- EXERCISE GOAL -
Your reply is to be the lines below, exactly as written, with images omitted.

- STUDY MATERIAL -
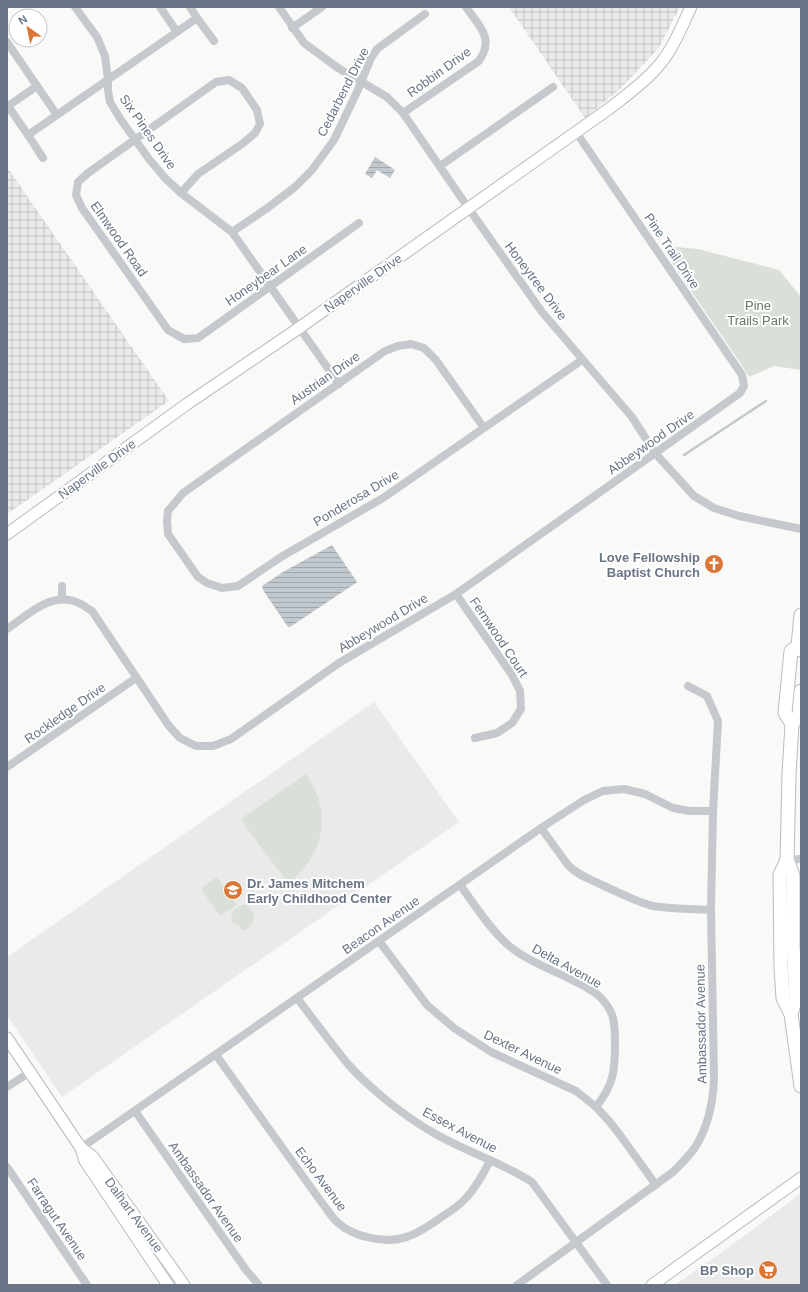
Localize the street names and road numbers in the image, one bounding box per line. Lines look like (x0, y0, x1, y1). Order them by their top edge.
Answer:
street label: Robbin Drive (404, 44, 474, 100)
street label: Cedarbend Drive (314, 45, 372, 139)
street label: Six Pines Drive (117, 92, 179, 172)
street label: Elmwood Road (88, 199, 150, 279)
street label: Pine Trail Drive (641, 210, 703, 292)
street label: Honeytree Drive (502, 239, 570, 323)
street label: Honeybear Lane (222, 241, 310, 309)
street label: Naperville Drive (321, 251, 405, 315)
street label: Austrian Drive (287, 348, 363, 408)
street label: Abbeywood Drive (605, 407, 697, 477)
street label: Naperville Drive (55, 436, 139, 502)
street label: Ponderosa Drive (311, 467, 401, 529)
street label: Abbeywood Drive (335, 590, 431, 656)
street label: Fernwood Court (467, 594, 531, 680)
street label: Rockledge Drive (22, 680, 108, 746)
street label: Beacon Avenue (339, 893, 423, 957)
street label: Delta Avenue (530, 941, 604, 991)
street label: Ambassador Avenue (692, 964, 710, 1084)
street label: Dexter Avenue (481, 1027, 565, 1077)
street label: Essex Avenue (420, 1104, 500, 1156)
street label: Ambassador Avenue (166, 1139, 246, 1245)
street label: Echo Avenue (292, 1144, 350, 1214)
street label: Farragut Avenue (24, 1175, 90, 1263)
street label: Dalhart Avenue (102, 1175, 166, 1255)

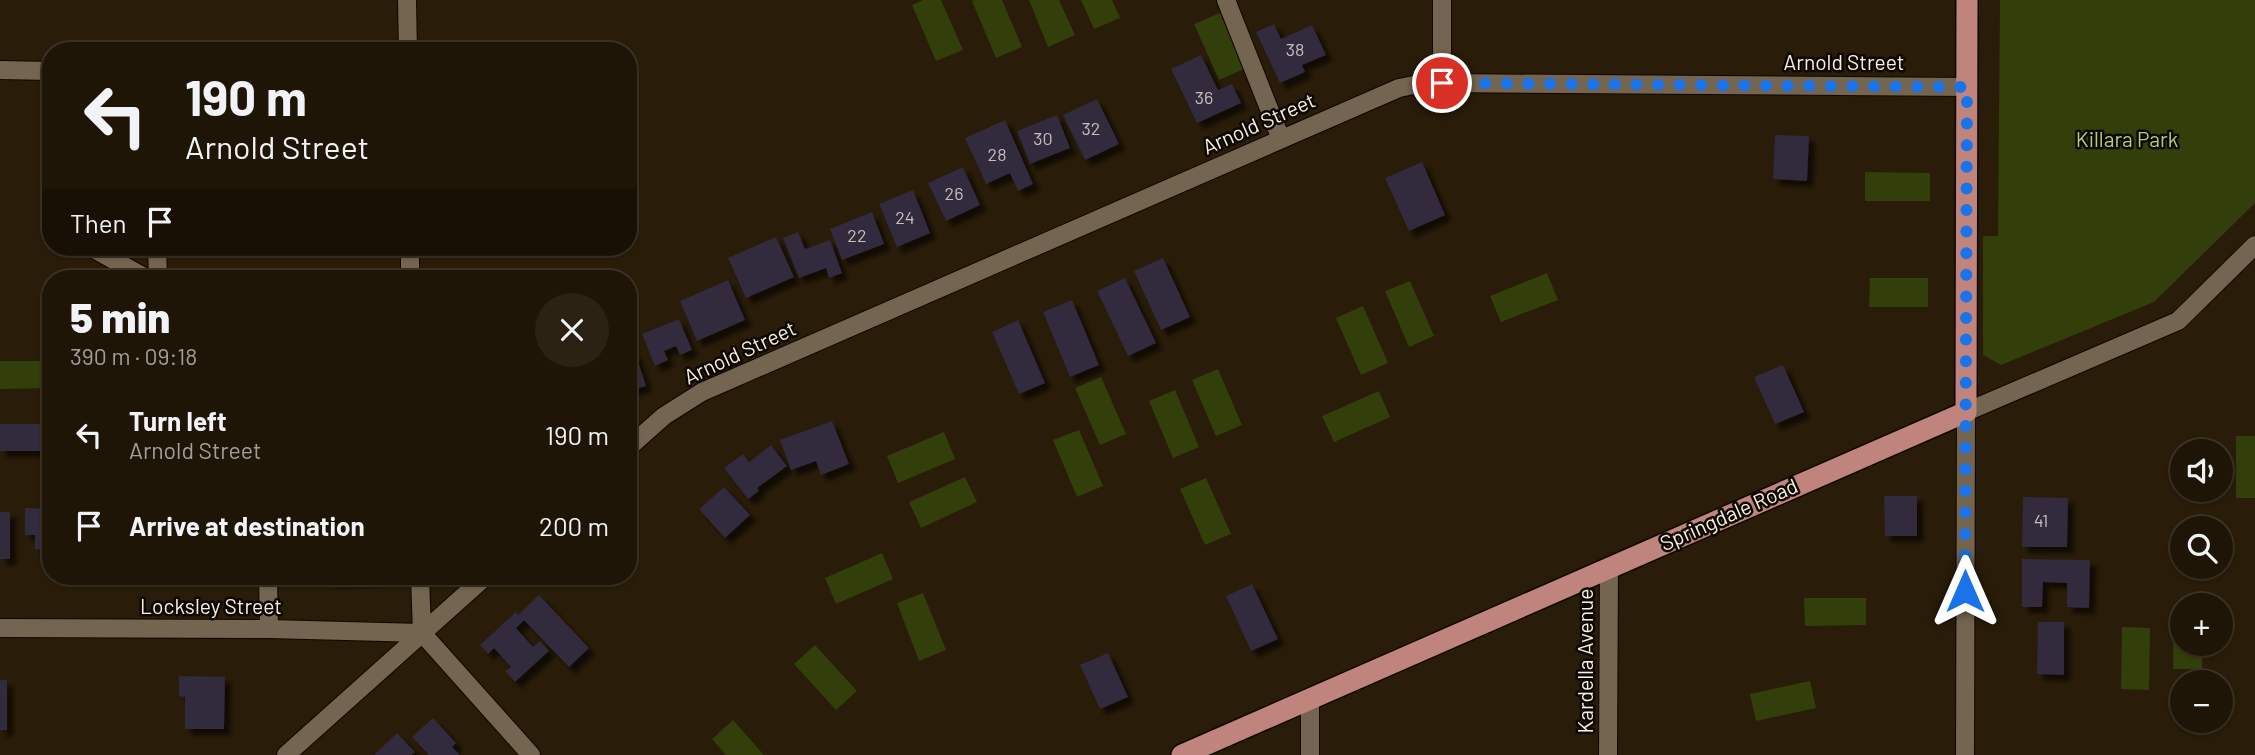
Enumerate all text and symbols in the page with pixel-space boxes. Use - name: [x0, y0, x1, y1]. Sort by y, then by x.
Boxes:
- house number: 38: [1286, 38, 1304, 60]
- street label: Arnold Street: [1784, 49, 1904, 74]
- pin: [1412, 53, 1472, 113]
- icon: arrive: [1423, 64, 1461, 102]
- text: 190 m: [185, 67, 307, 126]
- icon: left: [70, 70, 161, 161]
- house number: 36: [1195, 86, 1213, 108]
- street label: Arnold Street: [1198, 87, 1319, 159]
- house number: 32: [1082, 117, 1100, 139]
- park label: Killara Park: [2076, 126, 2178, 151]
- text: Arnold Street: [185, 127, 369, 165]
- house number: 30: [1033, 127, 1053, 149]
- house number: 28: [987, 143, 1007, 165]
- house number: 26: [945, 182, 963, 204]
- icon: arrive: [141, 203, 179, 241]
- house number: 24: [895, 206, 915, 228]
- text: Then: [70, 207, 127, 238]
- house number: 22: [847, 224, 867, 246]
- text: 5 min: [70, 291, 170, 341]
- button: close: [535, 293, 609, 367]
- street label: Arnold Street: [679, 315, 799, 389]
- text: 390 m · 09:18: [70, 342, 197, 370]
- text: Turn left: [129, 405, 227, 436]
- icon: left: [70, 416, 108, 454]
- text: 190 m: [545, 419, 609, 450]
- text: Arnold Street: [129, 436, 261, 464]
- map controls: [2170, 439, 2233, 733]
- button: sound: [2170, 439, 2233, 502]
- street label: Springdale Road: [1656, 472, 1801, 555]
- icon: arrive: [70, 507, 108, 545]
- house number: 41: [2034, 509, 2048, 531]
- text: Arrive at destination: [129, 510, 365, 541]
- text: 200 m: [539, 510, 609, 541]
- button: search: [2170, 516, 2233, 579]
- position arrow: [1928, 554, 2002, 628]
- street label: Kardella Avenue: [1572, 588, 1597, 734]
- street label: Locksley Street: [140, 593, 282, 618]
- button: +: [2170, 593, 2233, 656]
- button: −: [2170, 670, 2233, 733]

- EXERCISE ANSWER -
Localize the street names and road numbers in the image, one bounding box per line. Lines look like (x0, y0, x1, y1). Order them by their top edge.
Answer:
street label: Robbin Drive (404, 44, 474, 100)
street label: Cedarbend Drive (314, 45, 372, 139)
street label: Six Pines Drive (117, 92, 179, 172)
street label: Elmwood Road (88, 199, 150, 279)
street label: Pine Trail Drive (641, 210, 703, 292)
street label: Honeytree Drive (502, 239, 570, 323)
street label: Honeybear Lane (222, 241, 310, 309)
street label: Naperville Drive (321, 251, 405, 315)
street label: Austrian Drive (287, 348, 363, 408)
street label: Abbeywood Drive (605, 407, 697, 477)
street label: Naperville Drive (55, 436, 139, 502)
street label: Ponderosa Drive (311, 467, 401, 529)
street label: Abbeywood Drive (335, 590, 431, 656)
street label: Fernwood Court (467, 594, 531, 680)
street label: Rockledge Drive (22, 680, 108, 746)
street label: Beacon Avenue (339, 893, 423, 957)
street label: Delta Avenue (530, 941, 604, 991)
street label: Ambassador Avenue (692, 964, 710, 1084)
street label: Dexter Avenue (481, 1027, 565, 1077)
street label: Essex Avenue (420, 1104, 500, 1156)
street label: Ambassador Avenue (166, 1139, 246, 1245)
street label: Echo Avenue (292, 1144, 350, 1214)
street label: Farragut Avenue (24, 1175, 90, 1263)
street label: Dalhart Avenue (102, 1175, 166, 1255)

Enumerate all text and symbols in the page with pixel-space boxes. Use - name: [x0, y0, x1, y1]. Sort by y, then by x.
Boxes:
- house number: 38: [1286, 38, 1304, 60]
- street label: Arnold Street: [1784, 49, 1904, 74]
- pin: [1412, 53, 1472, 113]
- icon: arrive: [1423, 64, 1461, 102]
- text: 190 m: [185, 67, 307, 126]
- icon: left: [70, 70, 161, 161]
- house number: 36: [1195, 86, 1213, 108]
- street label: Arnold Street: [1198, 87, 1319, 159]
- house number: 32: [1082, 117, 1100, 139]
- park label: Killara Park: [2076, 126, 2178, 151]
- text: Arnold Street: [185, 127, 369, 165]
- house number: 30: [1033, 127, 1053, 149]
- house number: 28: [987, 143, 1007, 165]
- house number: 26: [945, 182, 963, 204]
- icon: arrive: [141, 203, 179, 241]
- house number: 24: [895, 206, 915, 228]
- text: Then: [70, 207, 127, 238]
- house number: 22: [847, 224, 867, 246]
- text: 5 min: [70, 291, 170, 341]
- button: close: [535, 293, 609, 367]
- street label: Arnold Street: [679, 315, 799, 389]
- text: 390 m · 09:18: [70, 342, 197, 370]
- text: Turn left: [129, 405, 227, 436]
- icon: left: [70, 416, 108, 454]
- text: 190 m: [545, 419, 609, 450]
- text: Arnold Street: [129, 436, 261, 464]
- map controls: [2170, 439, 2233, 733]
- button: sound: [2170, 439, 2233, 502]
- street label: Springdale Road: [1656, 472, 1801, 555]
- icon: arrive: [70, 507, 108, 545]
- house number: 41: [2034, 509, 2048, 531]
- text: Arrive at destination: [129, 510, 365, 541]
- text: 200 m: [539, 510, 609, 541]
- button: search: [2170, 516, 2233, 579]
- position arrow: [1928, 554, 2002, 628]
- street label: Kardella Avenue: [1572, 588, 1597, 734]
- street label: Locksley Street: [140, 593, 282, 618]
- button: +: [2170, 593, 2233, 656]
- button: −: [2170, 670, 2233, 733]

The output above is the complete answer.